_REQUEST_:
Please copy every line with the string "Limpieza" from the entries below.

(Transcribed page contents)
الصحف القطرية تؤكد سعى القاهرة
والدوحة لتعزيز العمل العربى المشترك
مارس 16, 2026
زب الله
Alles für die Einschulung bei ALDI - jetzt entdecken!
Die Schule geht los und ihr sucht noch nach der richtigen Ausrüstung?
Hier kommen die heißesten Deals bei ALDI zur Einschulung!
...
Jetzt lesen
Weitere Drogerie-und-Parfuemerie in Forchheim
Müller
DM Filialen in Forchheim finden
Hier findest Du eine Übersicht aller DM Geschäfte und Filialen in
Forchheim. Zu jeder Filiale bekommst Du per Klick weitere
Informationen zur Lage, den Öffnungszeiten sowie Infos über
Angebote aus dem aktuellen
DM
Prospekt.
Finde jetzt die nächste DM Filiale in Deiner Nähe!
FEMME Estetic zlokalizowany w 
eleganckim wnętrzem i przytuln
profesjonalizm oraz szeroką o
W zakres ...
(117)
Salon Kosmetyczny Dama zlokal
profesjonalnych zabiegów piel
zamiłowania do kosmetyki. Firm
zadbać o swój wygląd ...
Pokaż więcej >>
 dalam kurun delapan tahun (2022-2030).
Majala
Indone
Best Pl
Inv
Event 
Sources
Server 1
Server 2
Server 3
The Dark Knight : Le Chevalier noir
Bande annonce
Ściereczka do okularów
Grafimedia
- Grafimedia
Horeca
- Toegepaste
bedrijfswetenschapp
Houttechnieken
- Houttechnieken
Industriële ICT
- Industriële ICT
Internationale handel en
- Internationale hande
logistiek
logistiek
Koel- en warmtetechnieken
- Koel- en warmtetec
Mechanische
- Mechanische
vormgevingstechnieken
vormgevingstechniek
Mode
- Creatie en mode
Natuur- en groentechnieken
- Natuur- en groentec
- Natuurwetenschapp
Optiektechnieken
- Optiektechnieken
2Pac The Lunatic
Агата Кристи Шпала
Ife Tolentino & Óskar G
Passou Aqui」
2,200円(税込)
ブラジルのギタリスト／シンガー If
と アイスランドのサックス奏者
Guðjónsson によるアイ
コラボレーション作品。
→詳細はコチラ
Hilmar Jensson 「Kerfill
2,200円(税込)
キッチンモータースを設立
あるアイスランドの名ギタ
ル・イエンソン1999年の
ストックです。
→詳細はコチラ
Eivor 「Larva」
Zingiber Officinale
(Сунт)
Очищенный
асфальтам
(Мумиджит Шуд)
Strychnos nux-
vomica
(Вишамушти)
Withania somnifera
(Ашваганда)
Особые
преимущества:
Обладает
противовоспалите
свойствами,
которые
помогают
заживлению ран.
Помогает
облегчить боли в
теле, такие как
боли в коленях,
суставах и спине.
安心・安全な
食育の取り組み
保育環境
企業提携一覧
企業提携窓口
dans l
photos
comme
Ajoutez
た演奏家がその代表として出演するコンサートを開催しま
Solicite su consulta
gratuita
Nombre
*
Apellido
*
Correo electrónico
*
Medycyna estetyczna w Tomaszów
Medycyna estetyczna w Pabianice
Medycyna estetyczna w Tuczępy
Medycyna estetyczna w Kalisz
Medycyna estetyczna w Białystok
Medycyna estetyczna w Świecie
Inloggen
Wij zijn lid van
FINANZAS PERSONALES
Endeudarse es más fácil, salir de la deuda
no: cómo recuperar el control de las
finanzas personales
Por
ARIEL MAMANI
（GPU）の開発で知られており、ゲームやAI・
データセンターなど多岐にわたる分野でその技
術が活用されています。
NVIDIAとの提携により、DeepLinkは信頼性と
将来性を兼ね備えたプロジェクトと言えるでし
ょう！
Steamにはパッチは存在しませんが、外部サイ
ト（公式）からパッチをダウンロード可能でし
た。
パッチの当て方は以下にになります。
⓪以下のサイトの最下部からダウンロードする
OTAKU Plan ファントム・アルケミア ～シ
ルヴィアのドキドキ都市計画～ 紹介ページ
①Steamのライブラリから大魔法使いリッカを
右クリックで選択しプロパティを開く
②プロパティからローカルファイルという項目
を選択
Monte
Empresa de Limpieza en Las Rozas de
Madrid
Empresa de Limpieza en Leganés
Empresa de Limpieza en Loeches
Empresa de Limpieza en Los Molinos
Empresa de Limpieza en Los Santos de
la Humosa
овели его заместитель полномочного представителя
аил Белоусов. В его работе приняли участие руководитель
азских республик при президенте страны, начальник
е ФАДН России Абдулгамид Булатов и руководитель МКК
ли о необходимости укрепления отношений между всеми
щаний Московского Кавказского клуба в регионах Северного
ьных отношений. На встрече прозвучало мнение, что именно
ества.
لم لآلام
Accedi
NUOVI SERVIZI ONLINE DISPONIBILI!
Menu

_ANSWER TO THE PROBLEM_:
Empresa de Limpieza en Las Rozas de
Empresa de Limpieza en Leganés
Empresa de Limpieza en Loeches
Empresa de Limpieza en Los Molinos
Empresa de Limpieza en Los Santos de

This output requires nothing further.